The essay is here.

This is a long essay, full of historical detail about the exact colors Nolde used and the places he lived. I was trying to understand how he thought of color. It’s an old essay, but it has a number of details that are still not in the literature: I tracked down his exact pigments, a map of the town he was born, and several contemporanerous sources for color practices.

This essay is still unpublished, and not available elsewhere.

Here is the opening of the essay:

Tropensonne (Tropical Sun) was painted shortly after March, 1914 in a most obscure part of the world: the outpost of Käwieng in Neu-Mecklenburg (now New Ireland). Aside from its location, which is certainly more exotic than Gauguin’s Tahiti, it seems the painting is fairly straightforward. Its subject matter is clear—once the viewer recognizes the distant shapes on the horizon as trees—and it has simple forms and few colors. There are in fact only six pigments: two warm, two cool, and black and white.

The red sky and sun are painted in Scharlachzinnober, our scarlet vermilion, and the darker sky is a wild, sultry madder, possibly violet Krapplach, which is close to our manganese violet. Opposed to them are a green and blue: the cold green is probably Malachitgrün (close to our “emerald green”), and the light blue under a breaking wave is helles Kobaltblau, modern cerulean blue. These four are alternated and mixed with a white, probably Zinkweiss, and Elfenbeinschwarz, ivory black.

Listing the colors like this brings out several things. First: the painting’s quality of natural simplicity is deceptive—its colors are two carefully picked pairs of strong pigments rather than the more common, greyer hues Nolde might have chosen if his intentions had been more simply naturalistic. Second: even though it is possible he was matching colors to what he saw, the eccentric and mechanical choice of pigments suggests that he was not. It is a difficult question to decide, since the sun is often red and the sea can be green. In this case Nolde provides at least a clue to the role of mimesis, since he recalls in his autobiography Mein Leben that he painted inside a converted police detention building at some distance from the sea, with his “powerful, rich colors” ranged around him (“mit den herrlichen reichen Farben um mich herum”). Most probably he did not even have a sketch of the scene in front of him. The colors have another odd quality: they are opaque and flat, so that the sun appears to be pasted onto a colored background, rather than floating in empty atmosphere. Paintings like Munch’s The Scream teach us that schematized forms and limited palettes do not entail a sacrifice of atmospheric qualities. Munch’s painting has a mixture of the colors of sunset—white, yellow, pink, red, and some blue—and together they reproduce both the painter’s signature undulating line and an equally familiar streaked cloudy translucence.
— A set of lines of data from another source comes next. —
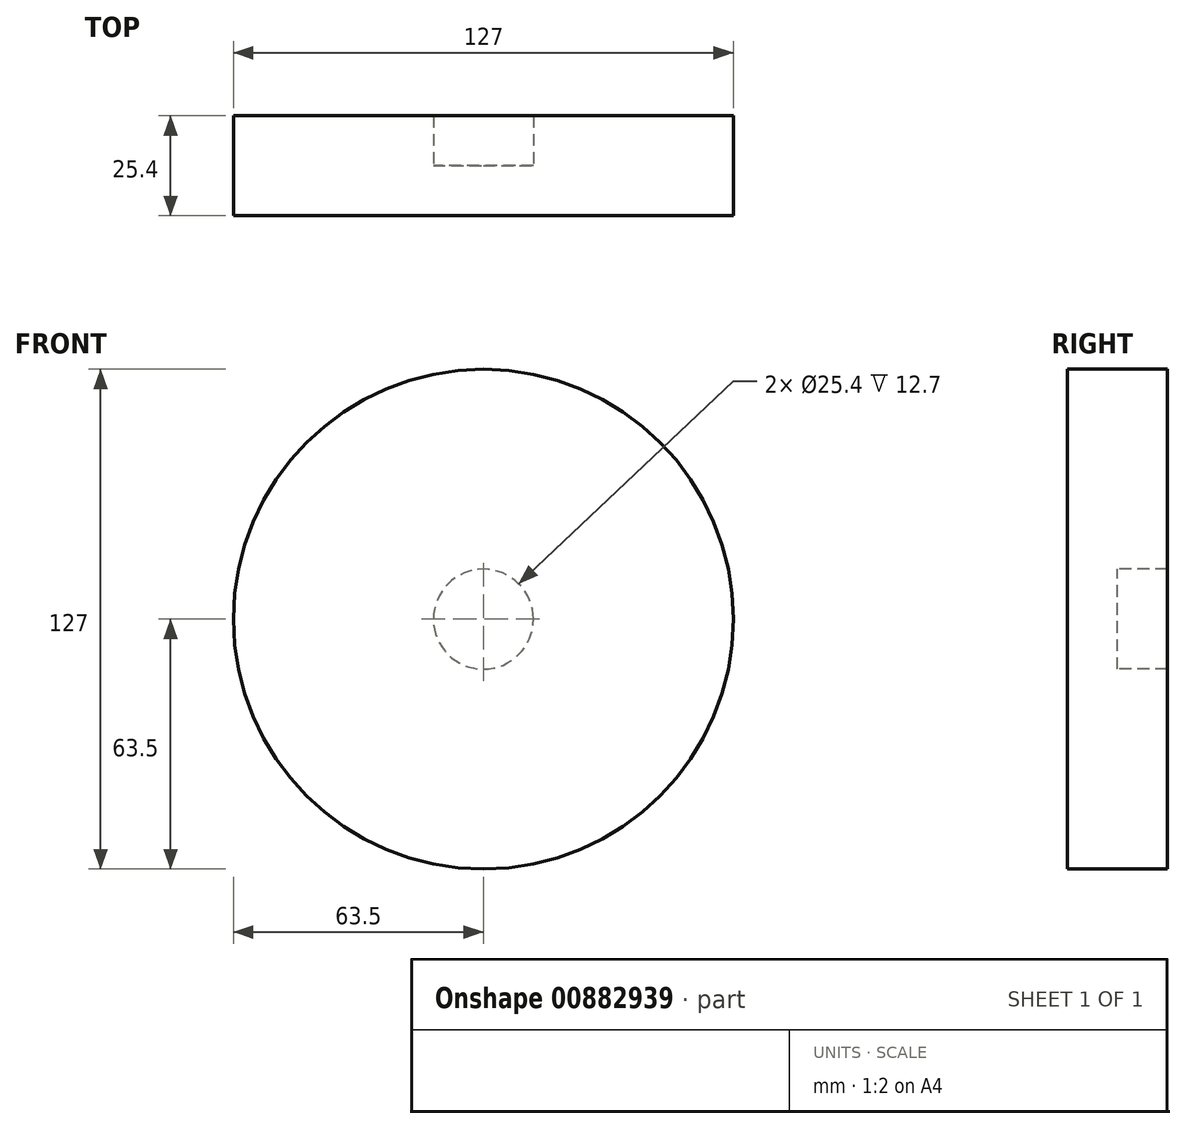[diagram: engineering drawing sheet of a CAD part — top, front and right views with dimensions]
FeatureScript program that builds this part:
annotation { "Feature Type Name" : "Feature", "Feature Type Description" : "" }
export const myFeature = defineFeature(function(context is Context, id is Id, definition is map)
    precondition{}
    {
        {
            var Q0;
            Q0=qCreatedBy(makeId("Front.planeOp"),FACE);
            var sketch = newSketch(context, id + "F0", { "sketchPlane" : qUnion([Q0])});
            skCircle(sketch, "E0", {"center": v(0, 0) * mm, "radius": 63.5 * mm});
            skSolve(sketch);
        }
        {
            var Q0;
            Q0=makeQuery(id+"F0.imprint","IMPRINT",FACE,{"disambiguationData":[TD([[makeQuery(id+"F0.imprint","IMPRINT",EDGE,{"derivedFrom":sQuery(id+"F0.wireOp",EDGE,"E0")}),1.0]])]});
            extrude(context, id + "F1", {"entities" : qUnion([Q0]), "depth" : 12.7 * mm, "offsetDistance" : 25.4 * mm, "hasSecondDirection" : true, "secondDirectionOppositeDirection" : true, "secondDirectionDepth" : 12.7 * mm});
        }
        {
            var Q0;
            Q0=qCreatedBy(makeId("Front.planeOp"),FACE);
            var sketch = newSketch(context, id + "F2", { "sketchPlane" : qUnion([Q0])});
            skCircle(sketch, "E1", {"center": v(0, 0) * mm, "radius": 12.7 * mm});
            skSolve(sketch);
        }
        {
            var Q0;
            Q0 = qSketchRegion(id + "F2", true);
            extrude(context, id + "F3", {"entities" : qUnion([Q0]), "operationType" : NewBodyOperationType.REMOVE, "oppositeDirection" : true, "depth" : 25.4 * mm, "offsetDistance" : 25.4 * mm});
        }
    });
An oil underpainting aids this, showing through casein and pastel highlights, relieving flatness and suggesting a swirling atmosphere. Tropensonne’s sky on the other hand, has only two hues in opaque color areas, and what feeling of transparence there is has been achieved incidentally, by roughness of brishstrokes. Tropensonne’s sky is closer to what Constable called a “white sheet,” a backdrop without depth. A collaged sun is pasted to it, and it hangs there, without gravity and with no more power to illumine than a paper-patch sun has to shine on an Albers collage.